I have yet to find a software which can simultaneusly save an image in different image format. It has to be saved into different formats one at a time,


----------



## Noyb (May 25, 2005)

1: Only if your sure that you'll not need to edit them later.

2: Irfanview can batch process them all ... http://www.irfanview.com/


----------



## billyg1957 (Oct 10, 2005)

Thanks for both replies.....So TIff is preferable over jpeg??? Is this because it takes less space??


----------



## billyg1957 (Oct 10, 2005)

I should have added that I won't have the need to edit, but might desire to print at some point.


----------



## ferrija1 (Apr 11, 2006)

billyg1957 said:


> Thanks for both replies.....So TIff is preferable over jpeg??? Is this because it takes less space??

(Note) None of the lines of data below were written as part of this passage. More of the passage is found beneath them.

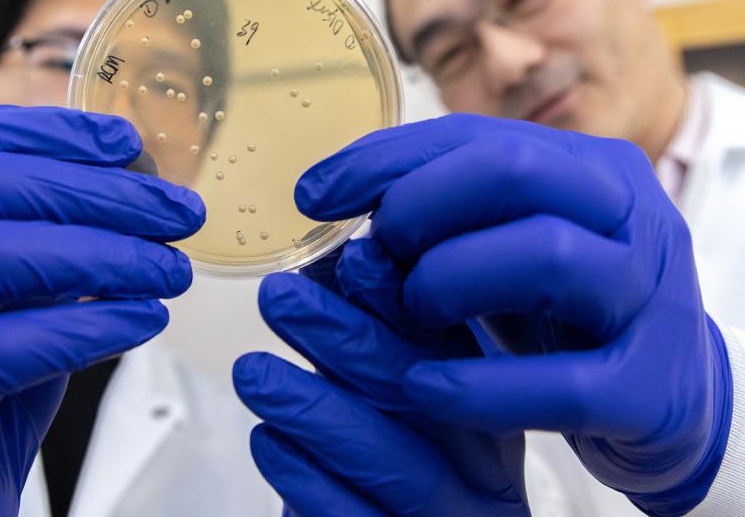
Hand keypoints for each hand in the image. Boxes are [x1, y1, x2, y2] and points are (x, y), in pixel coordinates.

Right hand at [0, 106, 203, 515]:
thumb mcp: (7, 303)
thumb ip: (44, 243)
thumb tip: (136, 184)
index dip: (47, 129)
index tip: (125, 141)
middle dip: (101, 193)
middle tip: (178, 213)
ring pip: (0, 252)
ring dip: (110, 254)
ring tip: (171, 270)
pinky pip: (14, 344)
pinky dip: (97, 326)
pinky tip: (144, 321)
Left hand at [233, 239, 528, 515]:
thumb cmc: (394, 486)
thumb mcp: (396, 408)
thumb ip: (376, 344)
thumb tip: (338, 262)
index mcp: (492, 420)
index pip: (455, 348)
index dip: (403, 301)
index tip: (356, 257)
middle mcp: (485, 477)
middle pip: (427, 398)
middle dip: (348, 339)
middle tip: (281, 298)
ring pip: (395, 463)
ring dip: (317, 409)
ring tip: (253, 371)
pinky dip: (306, 477)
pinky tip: (268, 441)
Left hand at [295, 115, 731, 516]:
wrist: (675, 402)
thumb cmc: (569, 316)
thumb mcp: (511, 248)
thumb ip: (447, 217)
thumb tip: (334, 199)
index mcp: (594, 170)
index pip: (477, 135)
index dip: (384, 159)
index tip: (314, 193)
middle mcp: (634, 218)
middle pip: (516, 171)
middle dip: (421, 203)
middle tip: (376, 250)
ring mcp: (653, 299)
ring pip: (546, 256)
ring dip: (450, 278)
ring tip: (410, 311)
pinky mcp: (652, 385)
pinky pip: (564, 383)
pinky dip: (481, 387)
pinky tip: (424, 388)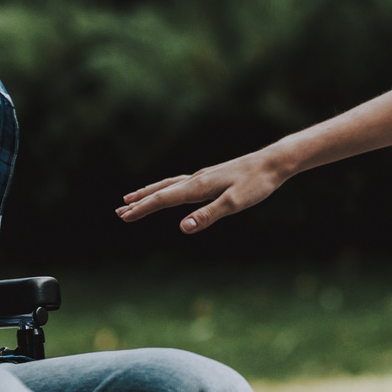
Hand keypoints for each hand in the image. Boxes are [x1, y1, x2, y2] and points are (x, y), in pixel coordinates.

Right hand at [119, 149, 291, 234]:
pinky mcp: (211, 177)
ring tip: (132, 198)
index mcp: (198, 186)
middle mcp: (196, 179)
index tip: (124, 217)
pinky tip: (170, 191)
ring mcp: (203, 177)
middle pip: (161, 190)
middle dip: (140, 202)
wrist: (272, 163)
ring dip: (150, 193)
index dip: (143, 209)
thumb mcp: (234, 204)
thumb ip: (208, 216)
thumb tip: (183, 228)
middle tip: (119, 211)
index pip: (163, 199)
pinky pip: (180, 183)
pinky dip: (167, 188)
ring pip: (169, 185)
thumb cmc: (256, 184)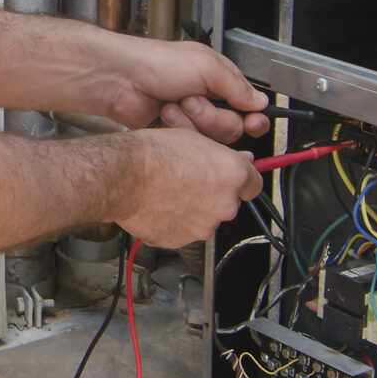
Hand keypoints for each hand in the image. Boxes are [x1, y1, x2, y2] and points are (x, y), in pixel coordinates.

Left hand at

Every time you edit a JPEG, the whole image loses a little quality. TIFF files are _lossless_. They do not do that.


----------



## Noyb (May 25, 2005)

Tiffs or Bmps take more space .. but are not corrupted by jpeg compressing.

In other ferrija1's words  ..... Editing and saving a jpeg is like a rumor ...
It's originality (what's been added or subtracted) depends on how many times it's been told.

If you want to loose the original ... Is your choice.


----------



## ferrija1 (Apr 11, 2006)

Noyb said:


> frerrija's


wow.........

I thought you had it right......

Now write it 1000 times.


----------